Le roman de J.B. Del Amo met en tension ces deux sources. Héritière de la première, la porcherie industrielle institue et systématise la domination de l’Homme, une domination qui se retourne contre lui. La voix de la vieille Éléonore, l’échappée finale de La Bête en sont les contrepoints fragiles et audacieux. Prêtant une conscience à l’animal, montrant celle que recouvre Éléonore au seuil de la mort, Règne animal les réunit dans une communauté souffrante, balbutiante.

Né en 1981 à Toulouse, Jean-Baptiste Del Amo est l’auteur d’un recueil de nouvelles (Ne rien faire et autres nouvelles, Buchet-Chastel, 2006) et de quatre romans dont Une éducation libertine (2008) et Pornographia (2013) publiés par Gallimard.

2 réflexions sur « Des bêtes et des hommes »

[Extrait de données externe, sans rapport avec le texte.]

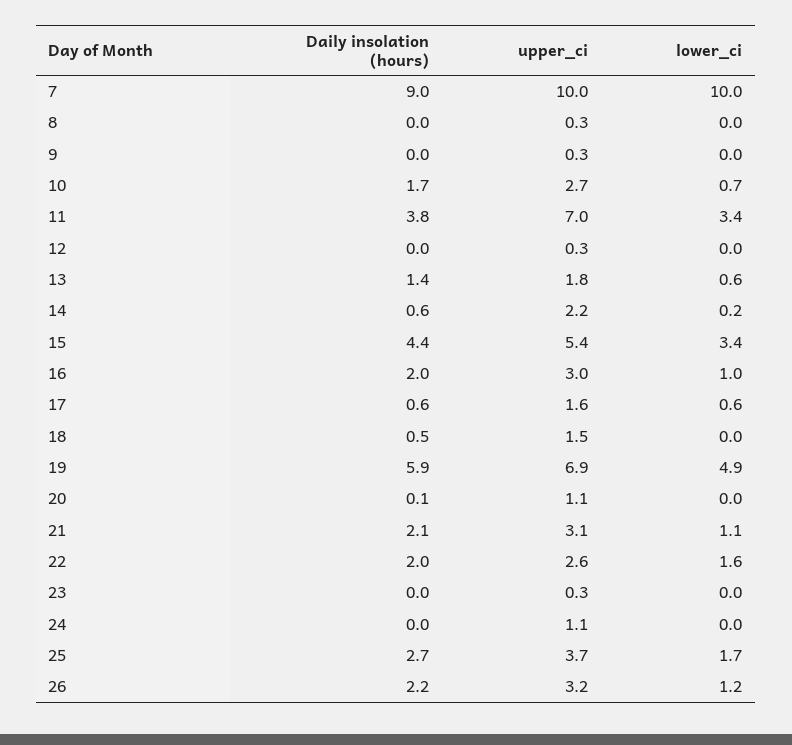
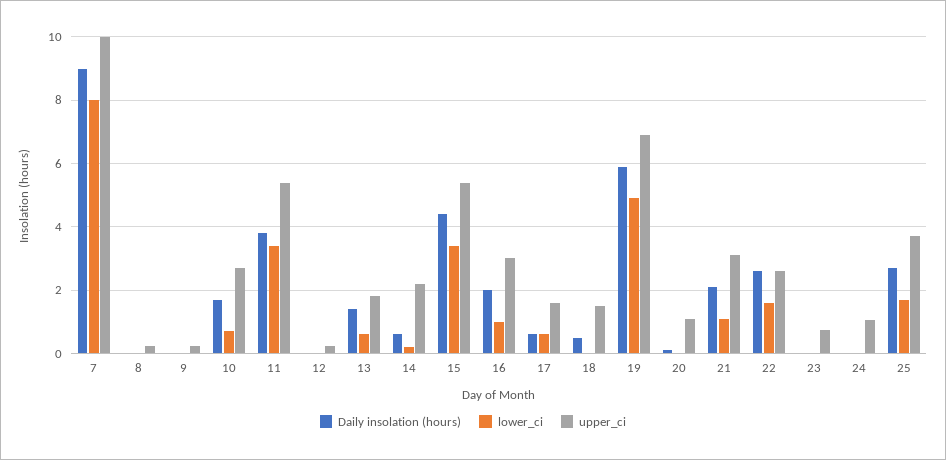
  {
    "Daily insolation (hours)": {
      "7": 9,
      "8": 0,
      "9": 0,
      "10": 1.7,
      "11": 3.8,
      "12": 0,
      "13": 1.4,
      "14": 0.6,
      "15": 4.4,
      "16": 2,
      "17": 0.6,
      "18": 0.5,
      "19": 5.9,
      "20": 0.1,
      "21": 2.1,
-     "22": 2,
+     "22": 2.6,
      "23": 0,
      "24": 0,
-     "25": 2.7,
+     "25": 2.7
-     "26": 2.2
    },
    "upper_ci": {
      "7": 10,
      "8": 0.3,
      "9": 0.3,
      "10": 2.7,
-     "11": 7,
+     "11": 5.4,
      "12": 0.3,
      "13": 1.8,
      "14": 2.2,
      "15": 5.4,
      "16": 3,
      "17": 1.6,
      "18": 1.5,
      "19": 6.9,
      "20": 1.1,
      "21": 3.1,
      "22": 2.6,
-     "23": 0.3,
+     "23": 0.8,
      "24": 1.1,
-     "25": 3.7,
+     "25": 3.7
-     "26": 3.2
    },
    "lower_ci": {
-     "7": 10,
+     "7": 8,
      "8": 0,
      "9": 0,
      "10": 0.7,
      "11": 3.4,
      "12": 0,
      "13": 0.6,
      "14": 0.2,
      "15": 3.4,
      "16": 1,
      "17": 0.6,
      "18": 0,
      "19": 4.9,
      "20": 0,
      "21": 1.1,
      "22": 1.6,
      "23": 0,
      "24": 0,
-     "25": 1.7,
+     "25": 1.7
-     "26": 1.2
    }
  }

  1. En 2008, la Grande halle de la Villette avait organisée une exposition intitulée « Bêtes et Hommes » (http://betesethommes.fr/), il y était question de transformation des uns au contact des autres et réciproquement, des compétences de tous…
    La partie scientifique était assurée brillamment par Vinciane Despret (philosophe de l’Université de Liège), auteure d’un très bel: « Quand le loup habitera avec l’agneau » (Les Empêcheurs de penser en rond, 2002). Je me souviens aussi que Jocelyne Porcher (sociologue à l’INRA) y prenait la défense de la relation entre l’éleveur et ses bêtes contre l’élevage industriel et parlait du « travail » des bêtes d’élevage fait avec leur éleveur.